While investors are celebrating brighter prospects, the news from the hinterlands continues in a much darker vein. The Wall Street Journal reports that wages for a broad swath of the labor force have taken a “sharp and swift” fall to an extent rarely seen since the Great Depression. Between 2007 and 2009 more than half of workers who lost jobs and then found new ones reported wage declines, with more than a third of them reporting declines of 20 percent or more. Experts say it will be years, if ever, before their wages return to pre-recession levels.
This — and the fact that real unemployment in the U.S. continues well above 10 percent — should be setting of alarm bells for anyone worried about the nation’s future. Research shows that children whose parents lose jobs and eventually find new ones at lower wages suffer from lower wages themselves. The Panel Study of Income Dynamics (PSID) tracked the progress of people who, as children, lived through the post-war recessions that began in 1973 and 1980. Kids whose parents suffered layoffs end up with lower earnings when they became adults. The impact was concentrated in kids from lower-income families, presumably because parental unemployment posed a larger threat to things that were critical to family sustenance. It was especially pronounce for children who were the youngest during the recessions. The researchers conclude that:
“… children who fall into poverty during a recession will fare far worse along a range of variables than will their peers who did not fall into poverty. They will live in households with lower incomes, they will earn less themselves and they have a greater chance at living in or near poverty as adults. They will achieve lower levels of education, and they will be less likely to be gainfully employed. Children who experience recession-induced poverty will even have poorer health than their peers who stayed out of poverty during the childhood recession.”
We already know that poverty has been rising in the U.S. for decades. The latest Census Bureau data show the gap between rich and poor to be the widest on record. The ratio of earnings between the top and bottom is about double what it was when the Census Bureau began tracking it in 1967.
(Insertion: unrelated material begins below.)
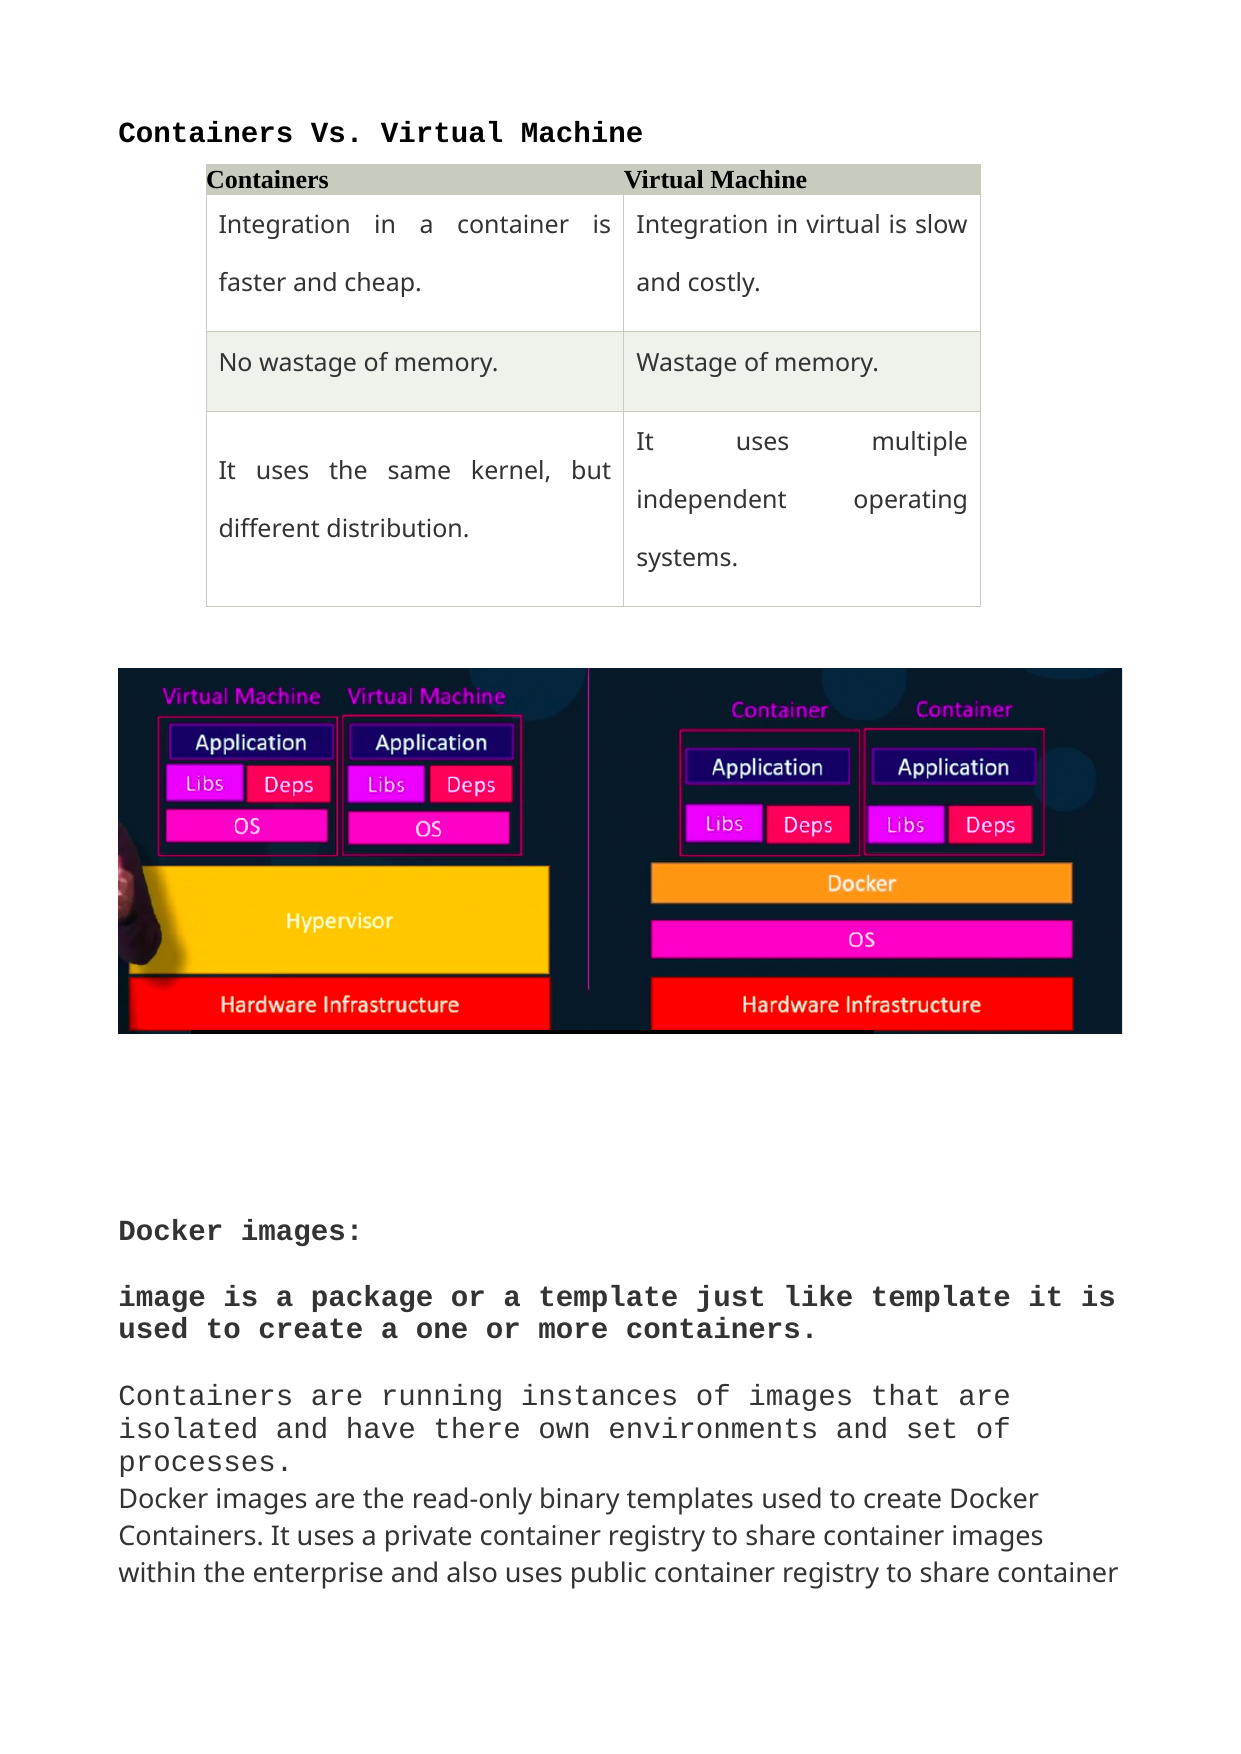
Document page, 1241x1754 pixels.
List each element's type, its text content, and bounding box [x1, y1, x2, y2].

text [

Confronting this threat to the nation’s future well-being with investments in high-quality early childhood education would help secure their future. Yet early education is not a high priority among the policy solutions we see being put forth to address our long-term rise in poverty. It’s encouraging to hear some suggest federal aid to the states. A portion of this should be dedicated to competitive federal grants to the states for high-quality early education.
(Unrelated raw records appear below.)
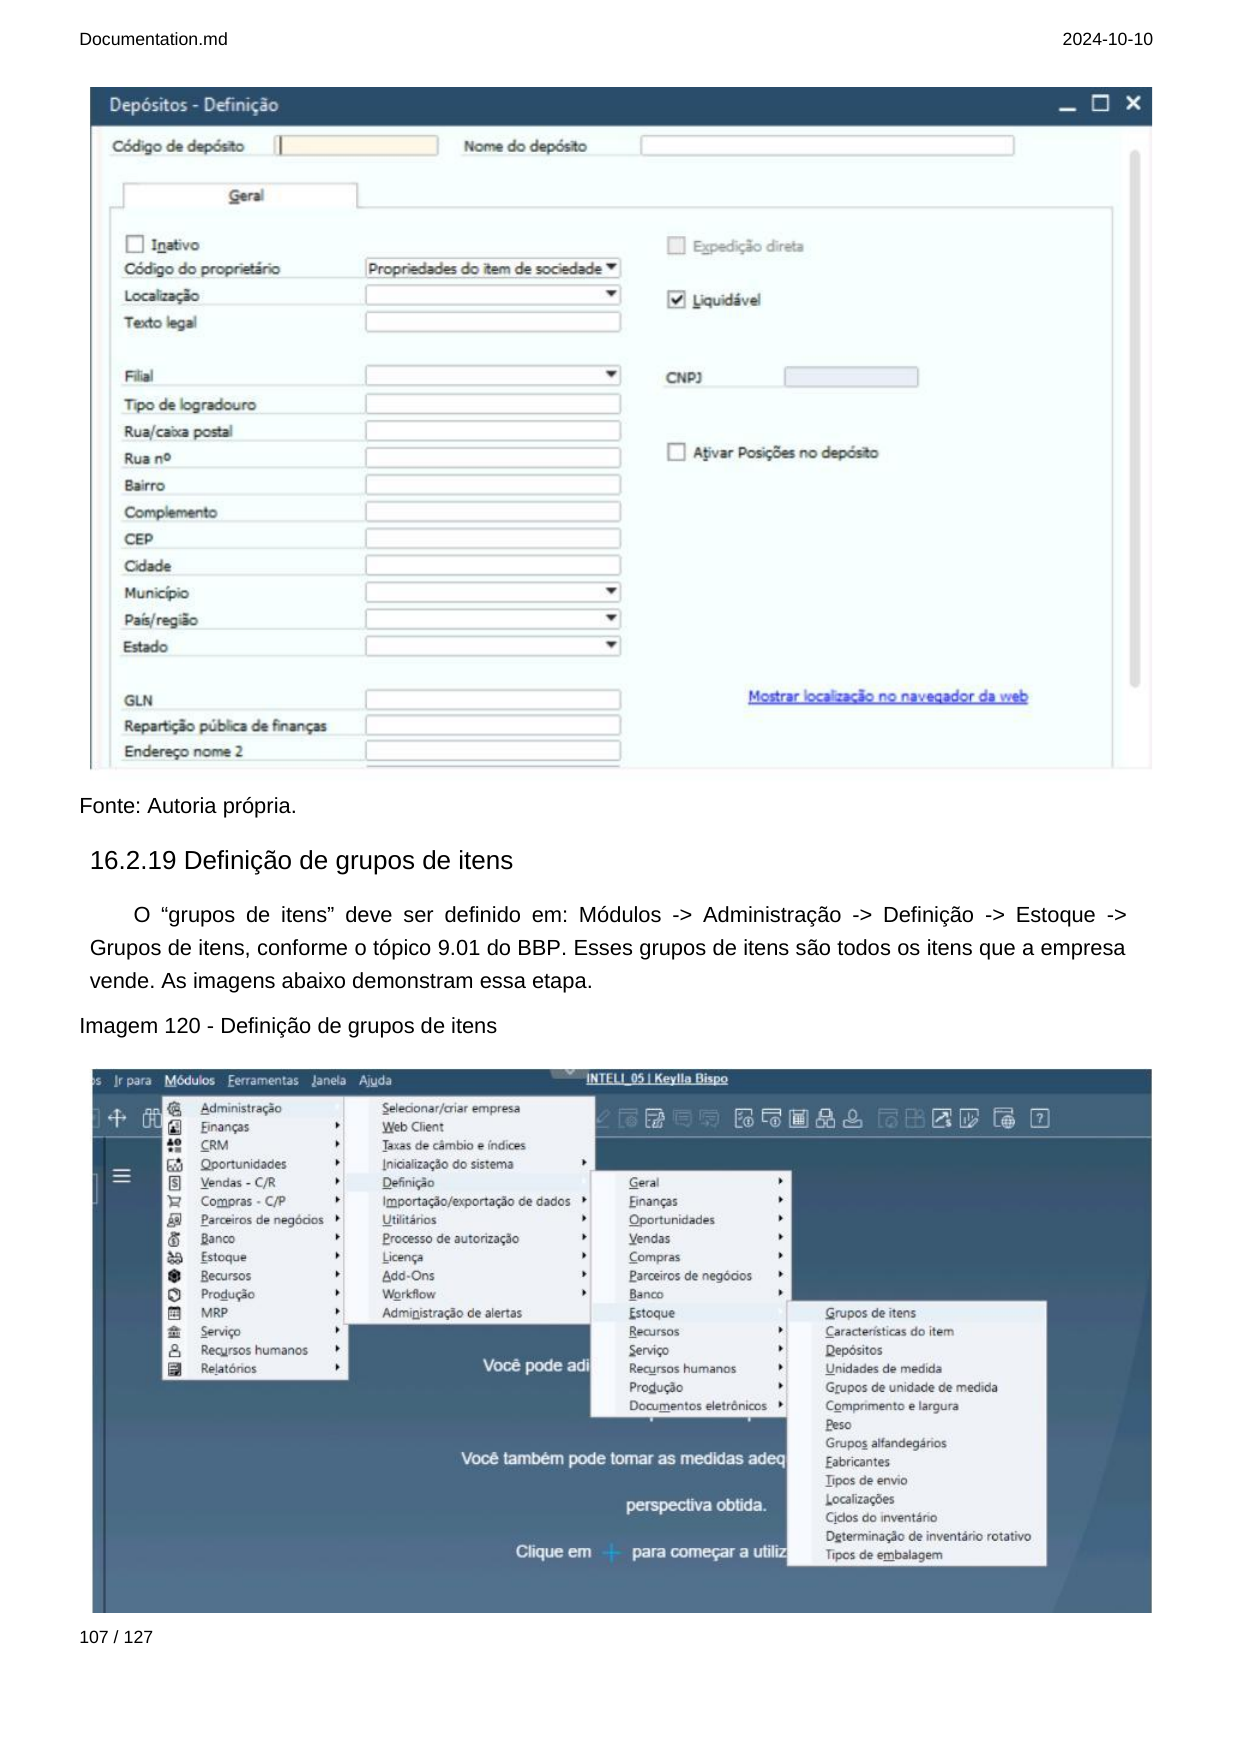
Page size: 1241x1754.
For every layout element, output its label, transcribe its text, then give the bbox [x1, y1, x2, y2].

text 16.2.19 Definição de grupos de itens [89, 845, 1161, 875]
text Documentation.md 2024-10-10 [79, 28, 1161, 49]
text 107 / 127 [79, 1626, 1161, 1647]
text Imagem 120 - Definição de grupos de itens [79, 1013, 1163, 1038]
picture [89, 1068, 1153, 1613]
text O “grupos de itens” deve ser definido em: Módulos -> Administração -> Definição -> Estoque -> Grupos de itens, conforme o tópico 9.01 do BBP. Esses grupos de itens são todos os itens que a empresa vende. As imagens abaixo demonstram essa etapa. [89, 902, 1128, 993]
picture [89, 87, 1153, 791]
text Fonte: Autoria própria. [79, 792, 1163, 818]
Children are not able to vote and households with children are a declining percentage of American households. Yet they represent 100 percent of the nation’s future well-being. As we view our policy solutions, we should apply the cold calculus any successful business uses in making economic decisions. If we do that — and take even a rudimentary look at the returns to be had by investing in early childhood education — it should rise to the top of the policy priority list.